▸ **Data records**
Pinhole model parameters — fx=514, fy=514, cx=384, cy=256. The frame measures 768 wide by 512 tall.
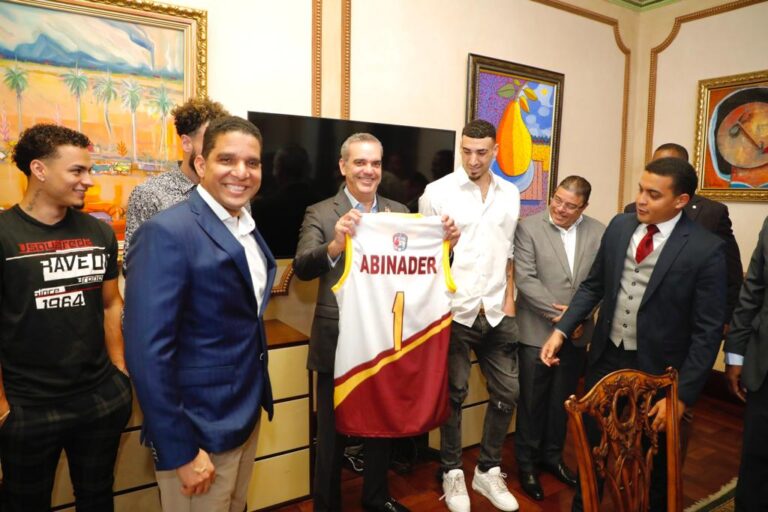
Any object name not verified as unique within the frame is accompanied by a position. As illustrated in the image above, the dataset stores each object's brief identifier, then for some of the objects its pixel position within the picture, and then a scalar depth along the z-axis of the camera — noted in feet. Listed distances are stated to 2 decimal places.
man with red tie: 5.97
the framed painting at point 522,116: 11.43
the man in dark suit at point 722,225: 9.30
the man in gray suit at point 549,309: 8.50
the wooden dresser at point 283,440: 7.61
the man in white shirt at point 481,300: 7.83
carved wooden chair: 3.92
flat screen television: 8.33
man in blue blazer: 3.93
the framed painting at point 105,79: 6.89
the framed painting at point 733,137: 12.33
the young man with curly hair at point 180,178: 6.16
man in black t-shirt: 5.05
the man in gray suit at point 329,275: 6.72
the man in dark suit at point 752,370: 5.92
==
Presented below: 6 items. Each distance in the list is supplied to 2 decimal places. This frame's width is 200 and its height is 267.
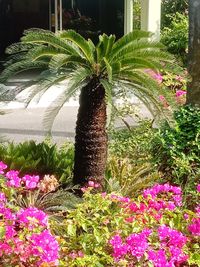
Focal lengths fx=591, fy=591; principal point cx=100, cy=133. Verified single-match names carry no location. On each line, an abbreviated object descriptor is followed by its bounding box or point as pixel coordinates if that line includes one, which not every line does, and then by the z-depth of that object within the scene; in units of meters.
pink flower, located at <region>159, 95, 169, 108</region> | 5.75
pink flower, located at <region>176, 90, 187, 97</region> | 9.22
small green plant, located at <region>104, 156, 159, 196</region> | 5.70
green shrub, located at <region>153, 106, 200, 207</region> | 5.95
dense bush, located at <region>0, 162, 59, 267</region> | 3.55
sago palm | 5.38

▸ **GOAL OF THE EXERCISE**
After locating the line holding "the man in gray suit at point 549,309: 8.50" above, output exactly that line and every line after it through the line holding "the man in dark suit at point 752,370: 5.92". Include nothing else.

▸ **OUTPUT BELOW**
the man in gray suit at point 549,309: 8.50
the wooden dresser at point 283,440: 7.61
the man in white shirt at point 481,300: 7.83
carved wooden chair: 3.92
flat screen television: 8.33
man in blue blazer: 3.93
the framed painting at point 105,79: 6.89
the framed painting at point 733,137: 12.33
the young man with curly hair at point 180,178: 6.16
man in black t-shirt: 5.05
the man in gray suit at point 329,275: 6.72
the man in dark suit at point 752,370: 5.92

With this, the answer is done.